Aim of the task - Write out every line below that includes the word "Keep".

======

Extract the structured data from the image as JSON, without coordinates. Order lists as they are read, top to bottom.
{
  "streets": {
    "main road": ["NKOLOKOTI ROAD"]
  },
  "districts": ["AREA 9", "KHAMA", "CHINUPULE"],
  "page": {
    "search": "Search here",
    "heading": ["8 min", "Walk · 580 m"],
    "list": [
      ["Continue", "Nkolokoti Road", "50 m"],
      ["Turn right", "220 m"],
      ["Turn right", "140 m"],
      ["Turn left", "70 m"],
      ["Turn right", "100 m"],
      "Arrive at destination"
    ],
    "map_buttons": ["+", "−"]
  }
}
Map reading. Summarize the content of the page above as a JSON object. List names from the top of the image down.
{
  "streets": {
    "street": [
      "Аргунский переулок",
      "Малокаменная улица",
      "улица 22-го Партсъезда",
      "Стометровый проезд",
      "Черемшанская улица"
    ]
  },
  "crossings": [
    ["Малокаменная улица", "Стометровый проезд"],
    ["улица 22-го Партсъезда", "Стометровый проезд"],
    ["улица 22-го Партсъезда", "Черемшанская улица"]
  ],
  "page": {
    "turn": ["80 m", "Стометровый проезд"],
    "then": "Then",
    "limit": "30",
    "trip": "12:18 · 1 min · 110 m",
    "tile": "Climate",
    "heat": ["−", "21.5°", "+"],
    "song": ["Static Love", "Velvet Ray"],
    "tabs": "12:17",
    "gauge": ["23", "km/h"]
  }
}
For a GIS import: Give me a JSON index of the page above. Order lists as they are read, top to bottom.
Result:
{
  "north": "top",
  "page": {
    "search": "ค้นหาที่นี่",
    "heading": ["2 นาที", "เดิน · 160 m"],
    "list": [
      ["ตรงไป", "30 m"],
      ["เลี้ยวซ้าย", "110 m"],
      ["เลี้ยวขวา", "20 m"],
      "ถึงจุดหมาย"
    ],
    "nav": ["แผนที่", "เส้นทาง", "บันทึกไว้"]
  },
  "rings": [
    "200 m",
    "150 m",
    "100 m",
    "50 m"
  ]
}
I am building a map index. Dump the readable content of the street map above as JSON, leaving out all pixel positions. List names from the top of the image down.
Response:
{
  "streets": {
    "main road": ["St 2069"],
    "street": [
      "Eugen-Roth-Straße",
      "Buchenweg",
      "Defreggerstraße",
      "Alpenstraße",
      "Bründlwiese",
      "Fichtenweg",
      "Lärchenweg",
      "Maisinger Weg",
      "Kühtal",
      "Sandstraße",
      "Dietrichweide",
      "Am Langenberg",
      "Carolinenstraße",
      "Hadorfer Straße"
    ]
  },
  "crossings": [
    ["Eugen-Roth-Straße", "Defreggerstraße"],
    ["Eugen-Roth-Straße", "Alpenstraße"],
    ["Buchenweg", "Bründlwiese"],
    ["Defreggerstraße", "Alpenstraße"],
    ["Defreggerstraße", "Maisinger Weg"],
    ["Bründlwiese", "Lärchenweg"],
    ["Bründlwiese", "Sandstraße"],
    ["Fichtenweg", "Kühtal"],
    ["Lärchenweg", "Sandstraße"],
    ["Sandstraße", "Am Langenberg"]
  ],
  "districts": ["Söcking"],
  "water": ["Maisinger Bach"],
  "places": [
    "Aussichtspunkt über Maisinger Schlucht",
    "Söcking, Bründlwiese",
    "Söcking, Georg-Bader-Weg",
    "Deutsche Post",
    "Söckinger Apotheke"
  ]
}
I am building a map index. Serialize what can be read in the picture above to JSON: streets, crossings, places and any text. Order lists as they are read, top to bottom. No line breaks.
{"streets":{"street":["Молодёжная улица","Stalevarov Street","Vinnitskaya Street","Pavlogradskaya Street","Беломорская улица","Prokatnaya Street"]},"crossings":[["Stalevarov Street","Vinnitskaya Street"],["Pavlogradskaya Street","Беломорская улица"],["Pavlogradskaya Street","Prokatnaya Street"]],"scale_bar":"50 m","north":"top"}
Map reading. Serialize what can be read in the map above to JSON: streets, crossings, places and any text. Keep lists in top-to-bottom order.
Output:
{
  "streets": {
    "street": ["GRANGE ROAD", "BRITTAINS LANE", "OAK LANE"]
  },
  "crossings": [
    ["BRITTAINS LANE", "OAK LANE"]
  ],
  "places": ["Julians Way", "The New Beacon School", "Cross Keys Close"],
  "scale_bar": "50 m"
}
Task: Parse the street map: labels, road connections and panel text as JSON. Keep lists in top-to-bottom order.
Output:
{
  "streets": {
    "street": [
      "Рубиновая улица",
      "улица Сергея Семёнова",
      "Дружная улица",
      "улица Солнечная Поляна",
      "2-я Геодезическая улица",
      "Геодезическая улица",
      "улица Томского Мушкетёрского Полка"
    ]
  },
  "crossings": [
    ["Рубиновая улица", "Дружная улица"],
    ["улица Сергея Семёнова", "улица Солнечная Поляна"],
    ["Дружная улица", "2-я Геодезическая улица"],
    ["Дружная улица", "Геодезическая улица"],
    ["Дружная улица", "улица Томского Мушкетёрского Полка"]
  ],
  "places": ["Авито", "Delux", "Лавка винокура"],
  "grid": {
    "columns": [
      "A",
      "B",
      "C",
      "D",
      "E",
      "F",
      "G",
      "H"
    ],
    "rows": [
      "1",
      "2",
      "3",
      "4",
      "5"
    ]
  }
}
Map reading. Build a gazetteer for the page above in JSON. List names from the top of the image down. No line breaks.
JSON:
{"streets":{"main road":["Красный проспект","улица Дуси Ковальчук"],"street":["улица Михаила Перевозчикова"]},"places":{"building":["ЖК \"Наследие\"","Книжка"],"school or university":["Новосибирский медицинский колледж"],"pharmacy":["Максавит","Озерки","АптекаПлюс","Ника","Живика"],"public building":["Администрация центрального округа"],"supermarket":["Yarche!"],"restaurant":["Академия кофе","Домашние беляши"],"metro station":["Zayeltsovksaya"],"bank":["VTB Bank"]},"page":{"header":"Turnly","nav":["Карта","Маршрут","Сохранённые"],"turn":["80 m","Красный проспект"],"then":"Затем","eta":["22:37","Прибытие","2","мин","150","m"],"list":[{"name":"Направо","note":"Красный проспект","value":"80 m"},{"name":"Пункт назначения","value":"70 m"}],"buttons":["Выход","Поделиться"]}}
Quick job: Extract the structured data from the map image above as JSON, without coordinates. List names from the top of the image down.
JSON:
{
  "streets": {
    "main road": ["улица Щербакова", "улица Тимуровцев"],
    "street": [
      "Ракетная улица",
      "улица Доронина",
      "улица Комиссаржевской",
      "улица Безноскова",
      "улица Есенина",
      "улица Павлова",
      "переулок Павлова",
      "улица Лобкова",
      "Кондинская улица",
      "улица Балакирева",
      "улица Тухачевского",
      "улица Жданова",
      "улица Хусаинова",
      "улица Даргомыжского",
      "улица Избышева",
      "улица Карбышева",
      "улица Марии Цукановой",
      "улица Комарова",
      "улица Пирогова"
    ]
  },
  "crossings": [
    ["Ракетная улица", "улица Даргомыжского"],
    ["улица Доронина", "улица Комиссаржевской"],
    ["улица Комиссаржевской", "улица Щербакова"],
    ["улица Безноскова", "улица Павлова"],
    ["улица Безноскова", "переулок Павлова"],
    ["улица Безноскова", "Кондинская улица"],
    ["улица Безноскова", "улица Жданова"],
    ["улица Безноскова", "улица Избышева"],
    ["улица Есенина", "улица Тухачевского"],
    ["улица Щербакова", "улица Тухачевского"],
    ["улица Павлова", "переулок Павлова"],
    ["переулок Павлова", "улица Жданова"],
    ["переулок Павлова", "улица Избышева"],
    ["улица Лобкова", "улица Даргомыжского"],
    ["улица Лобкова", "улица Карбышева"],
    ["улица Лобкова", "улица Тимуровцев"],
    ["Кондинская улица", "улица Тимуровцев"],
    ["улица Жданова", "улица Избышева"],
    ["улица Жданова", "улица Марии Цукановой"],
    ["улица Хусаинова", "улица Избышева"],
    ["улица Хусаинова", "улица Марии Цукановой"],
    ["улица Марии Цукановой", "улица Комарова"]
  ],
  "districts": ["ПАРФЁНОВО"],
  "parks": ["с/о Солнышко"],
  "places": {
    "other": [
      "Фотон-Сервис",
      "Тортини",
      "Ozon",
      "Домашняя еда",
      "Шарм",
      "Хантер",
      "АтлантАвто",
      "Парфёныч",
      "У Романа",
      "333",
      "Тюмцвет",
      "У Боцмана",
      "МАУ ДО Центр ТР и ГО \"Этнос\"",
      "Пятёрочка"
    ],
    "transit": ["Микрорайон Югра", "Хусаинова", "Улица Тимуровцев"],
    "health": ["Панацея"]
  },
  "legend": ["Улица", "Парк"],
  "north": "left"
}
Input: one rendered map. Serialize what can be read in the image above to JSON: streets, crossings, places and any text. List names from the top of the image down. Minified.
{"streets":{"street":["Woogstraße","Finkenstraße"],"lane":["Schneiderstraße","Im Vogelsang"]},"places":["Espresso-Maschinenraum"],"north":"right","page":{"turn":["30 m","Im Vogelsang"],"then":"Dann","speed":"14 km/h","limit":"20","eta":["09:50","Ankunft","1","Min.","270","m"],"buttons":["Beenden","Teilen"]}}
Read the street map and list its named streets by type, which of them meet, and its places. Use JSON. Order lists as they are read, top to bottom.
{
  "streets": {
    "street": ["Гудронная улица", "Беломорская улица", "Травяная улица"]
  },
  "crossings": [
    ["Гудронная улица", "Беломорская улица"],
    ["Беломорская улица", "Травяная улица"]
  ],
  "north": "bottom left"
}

======

Your response -
Map reading. Serialize what can be read in the map above to JSON: streets, crossings, places and any text. Keep lists in top-to-bottom order.
Task: Parse the street map: labels, road connections and panel text as JSON. Keep lists in top-to-bottom order.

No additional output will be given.